Native Token Compression: Why Harness CLI Does Not Install RTK or Caveman¶

Token cost is not only a billing problem. It is a reliability problem.

Long AI coding sessions fail when the model sees too much noise: full logs, repeated stack traces, page boilerplate, and verbose status updates. The obvious shortcut is to install a token-saving competitor tool. We chose not to do that.

Harness CLI references the useful ideas from RTK-style input filtering and Caveman-style output brevity, then implements the workflow inside AIOS.

What Changed¶

Harness CLI now treats token reduction as two native layers:

Input compression: reduce command, browser, and ContextDB payloads before they enter the model.
Output compression: make the agent answer compactly without losing exact commands, paths, errors, or risk warnings.

No RTK install. No Caveman install.
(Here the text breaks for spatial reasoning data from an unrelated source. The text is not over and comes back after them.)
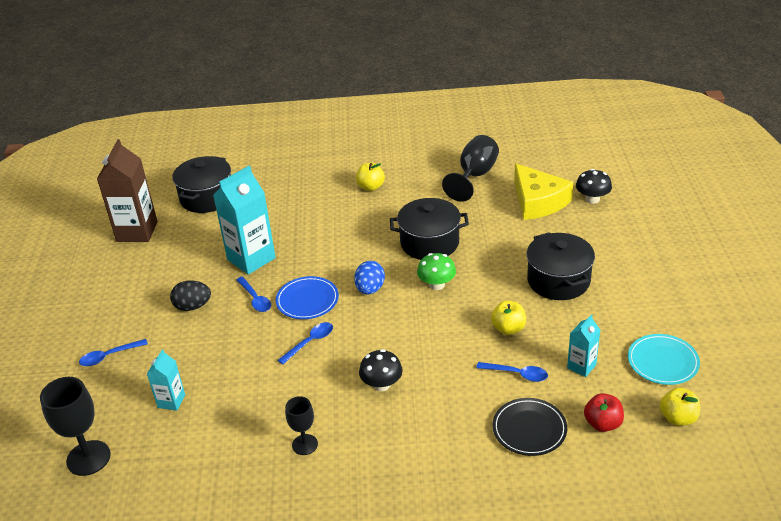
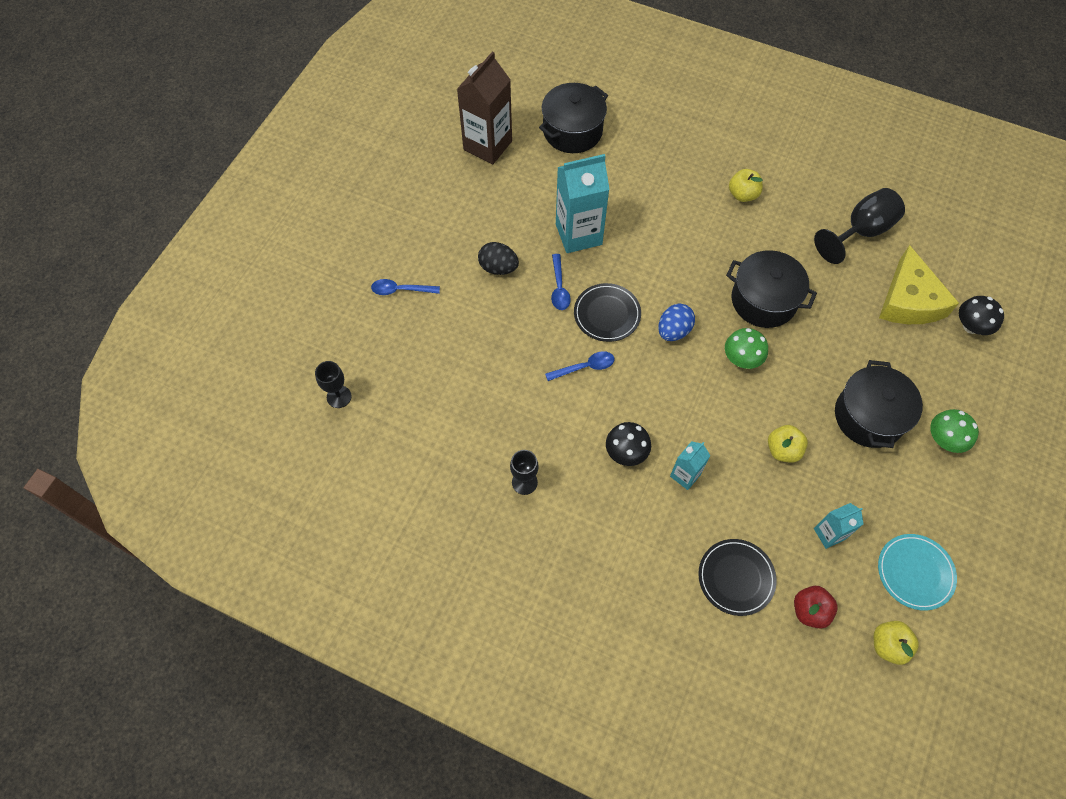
camera: 25 degrees right, 25 degrees up
black goblet [40,377,111,476] -> black goblet [315,361,352,408], size x0.60
turquoise carton [147,349,185,411] -> turquoise carton moved to [670,441,711,490]
blue plate [276,276,339,319] -> black plate [574,283,641,342]
blue spoon [476,362,548,382] -> none
none -> green mushroom [930,409,979,453]

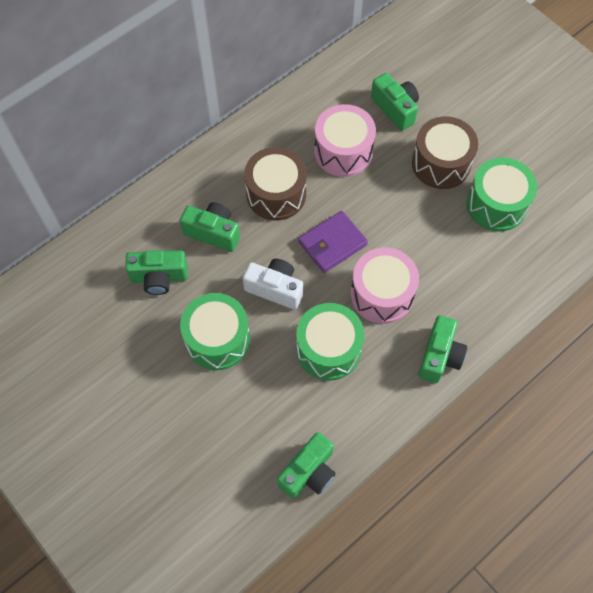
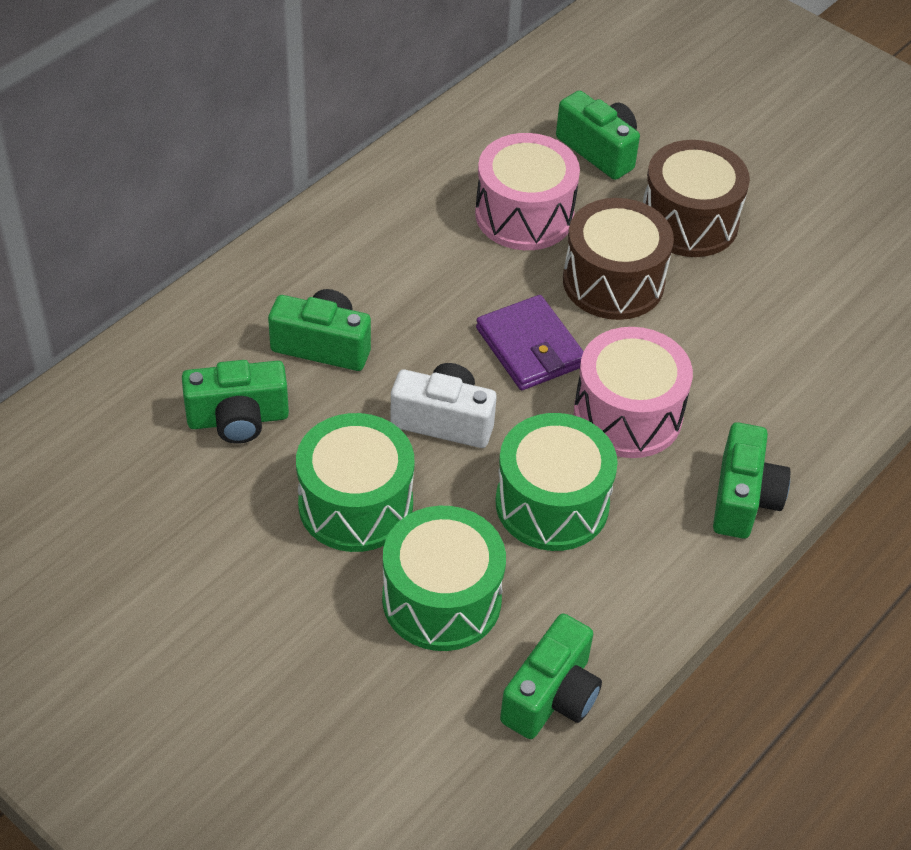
camera: 10 degrees left, 15 degrees down
brown drum [244,147,307,221] -> brown drum moved to [563,198,674,320]
purple wallet [298,211,368,273] -> purple wallet turned 75 degrees counterclockwise [476,295,584,390]
green drum [466,158,537,231] -> green drum moved to [382,506,506,651]

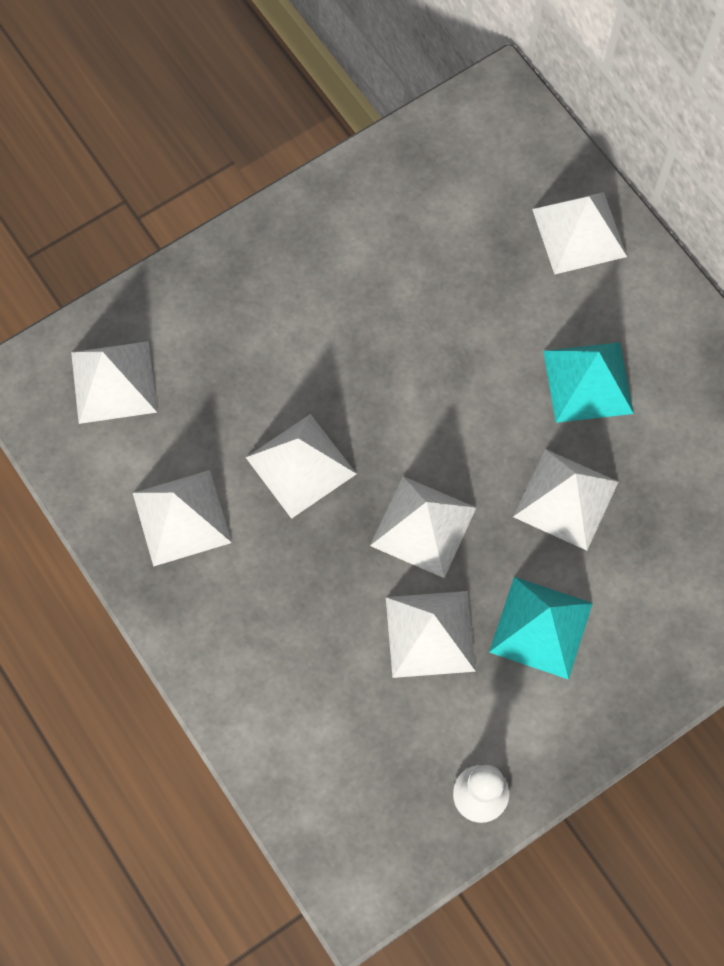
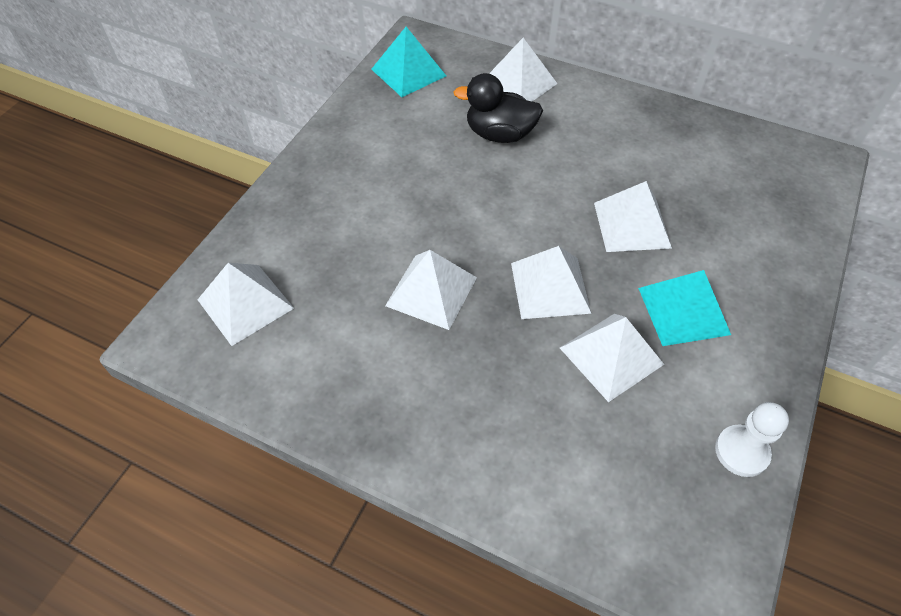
camera: 30 degrees left, 15 degrees down
white pyramid [133,470,232,567] -> none
turquoise pyramid [543,342,634,423] -> turquoise pyramid moved to [371,27,446,97]
none -> black duck [453,73,543,143]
No global shell hook that rewrites user commands.

Native Input Compression¶

ContextDB already has a self-contained token strategy engine:

cd mcp-server
npm run contextdb -- context:pack \
  --session <session_id> \
  --limit 60 \
  --token-budget 1200 \
  --token-strategy balanced \
  --out memory/context-db/exports/<session_id>-context.md

The strategy is conservative by default:

compress repeated lines and stack-run noise;
preserve critical errors, file paths, commands, and latest state;
drop low-priority events before truncating protected events;
emit telemetry for strategy, rawTokenUsed, compressed, dropped, and truncated.

For browser work, the new aios-browser-compress skill pushes agents toward compact reads:

page.semantic_snapshot
targeted page.extract_text
full page.extract_text
page.get_html
screenshot only when visual evidence is needed

For CLI work, Harness CLI prefers scoped output over full dumps: rg, git diff --stat, sed -n, head, tail, and focused test selectors.

Native Output Compression¶

The new aios-compress skill defines three response levels:

Level	Use case	Behavior
`tight`	normal coding work	short technical answers, no filler
`ultra`	harness logs and checkpoints	one-line evidence + next action
`precise`	browser operations, safety, irreversible steps	full explicit wording

The key rule: compression must never hide risk. Errors, commands, paths, selectors, dates, and verification gaps stay exact.

Why Not Install Competitor Tools?¶

Installing another token tool looks fast, but it creates hidden coupling:

command behavior can change outside Harness CLI's control;
cross-client behavior differs between Codex, Claude, Gemini, and opencode;
docs become harder to verify;
users inherit another dependency, update path, and failure mode.

Native implementation keeps the behavior auditable. The code, skills, and docs live in the repo.

How To Use It¶

For ContextDB packets:

cd mcp-server
npm run contextdb -- context:pack --session <session_id> --token-budget 1200 --token-strategy balanced

For agent output:

/compress tight
/compress ultra
/compress precise
stop compress

For browser automation, prefer semantic snapshots and targeted extraction before full page text.

Bottom Line¶

Harness CLI token savings are now native: input compression in ContextDB and browser workflows, output compression in AIOS skills, and no competitor installation step.

That keeps long-running agent work cheaper, quieter, and easier to verify.